Acaba İslam’da zorlama, baskı var mı?
Mesela bir kimse inanmadığı için ya da dinden döndüğü için öldürülür mü?
Mürtet olduğu gerekçesiyle katli vacip olur mu?
İnanmıyor diye kafası kesilir mi?
Namaz kılmıyor diye kırbaç mı vurulur veya kadınlar başını örtmüyor diye evden dışarı çıkarılmaz mı?
Başı açık gezenler olursa onlara sürgün veya para cezası mı verilir?
Bunlar din adına etrafta gördüğümüz uygulamalar. Mesela Irak’ta ve Suriye’de İŞİD adlı örgüt işgal edip ele geçirdiği Musul’da İslam Devleti ilan etti. Bu saydığım uygulamaları bir bir hayata geçirdi. İslamiyet böyle istiyor, Kur’an-ı Kerim’de böyle yazıyor, Peygamberimiz böyle yapmış dediler. Ezidîleri, Müslüman değiller diye katlettiler. Köylerini basarak kadınlarını esir aldılar. Onları cariye yapıp pazarlarda sattılar. Şiî, Rafizî, Alevî, Nusayrî diye insanların kafasını kestiler. İlan ettikleri yönetim biçimine göre camiye gitmeyenleri, namaz kılmayanları kırbaçladılar. Kadınların sadece başörtüsü değil, peçe de takması gerektiğini söylediler ve ‘’hiçbir kadın örtüsüz dışarı çıkmayacak’’ dediler. Çarşıda balık satan kadını eldiven giymediği için eli, teni görünüyor diye öldürdüler. Bütün bunlar yaşanmış olaylardır. Bir dinî diktatörlük kurdular ve buna ‘’İslam Devleti’’ dediler. Bunları Allah-Resul-Muhammed bayrağının altında yaptılar.
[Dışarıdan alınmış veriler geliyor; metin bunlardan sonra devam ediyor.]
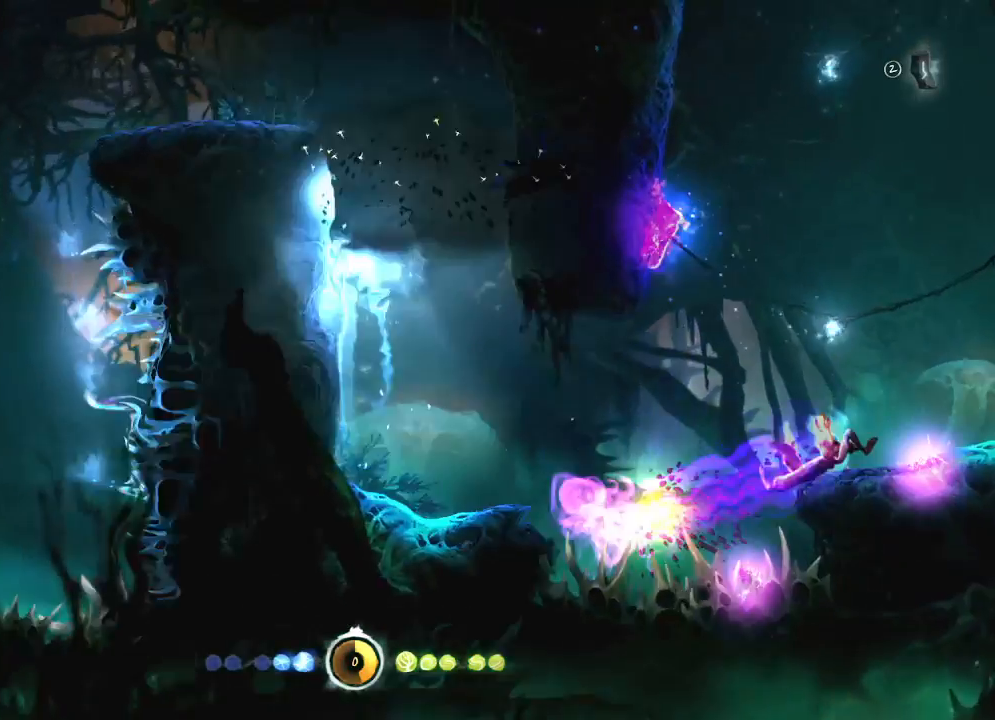
{"keys": ["left"], "mouse": [], "mouse_move": "still", "events": [[200, "charge", "up"], [250, "mouse_left", "down"], [483, "mouse_left", "up"]]}
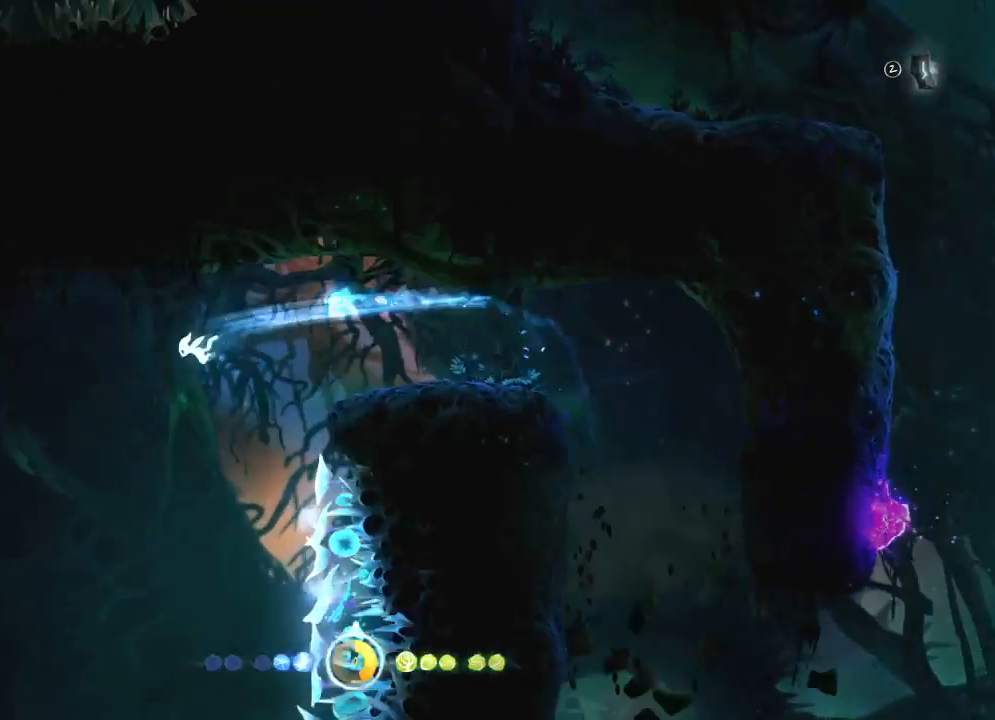
{"keys": ["cdash", "left"], "mouse": [], "mouse_move": "up-left", "events": [[183, "cdash", "down"], [233, "cdash", "up"], [450, "cdash", "down"]]}
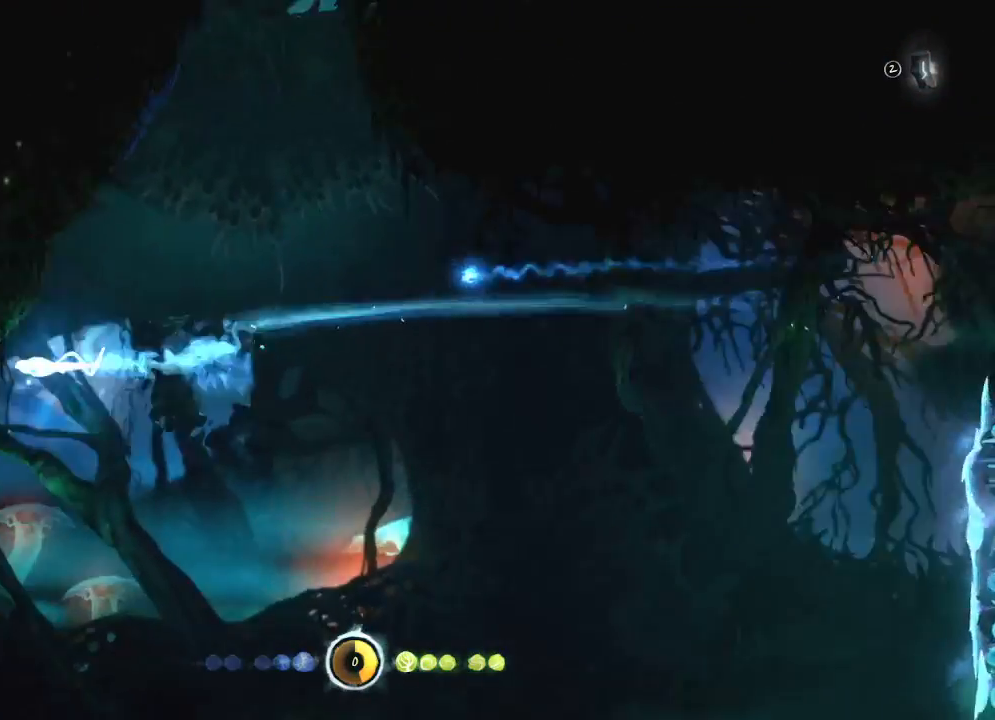
{"keys": ["left", "ui"], "mouse": [], "mouse_move": "still", "events": [[50, "cdash", "up"], [383, "ui", "down"]]}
Bunlar gerçekten İslam’da var mı? Kur’an’da yazıyor mu? İslam bir dinî diktatörlük mü öngörüyor? Eğer öyleyse Peygamber Medine’de bunların hiç birisini niye yapmadı? 18 tane Yahudi Kabilesi ile anlaşma yaparak ortak sözleşme imzaladı, birlikte hareket etti. Daha sonra bu Yahudi Kabilelerinden üç tanesi anlaşmayı bozdu. Anlaşmayı bozduklarından dolayı da herhangi bir katliam falan olmadı. Hz. Muhammed’in 600 Yahudi’nin kafasını kestiği, Medine’nin çukurlarına doldurduğu, kadınlarını esir ettiği, cariye yaptığı tarzındaki iddiaların tamamı asılsızdır. Bu asılsız iddialar ilk olarak Peygamberin ölümünden 148 yıl sonra, İbn İshak adlı tarihçinin kitabında geçmiştir ve oradan yayılmıştır. 148 yıl boyunca Müslümanlar böyle bir olayı bilmiyordu. Sadece 3 tane Yahudi Kabilesi anlaşmayı bozdukları için sözleşmeden ayrıldılar ama geri kalan Yahudiler anlaşmaya devam etti.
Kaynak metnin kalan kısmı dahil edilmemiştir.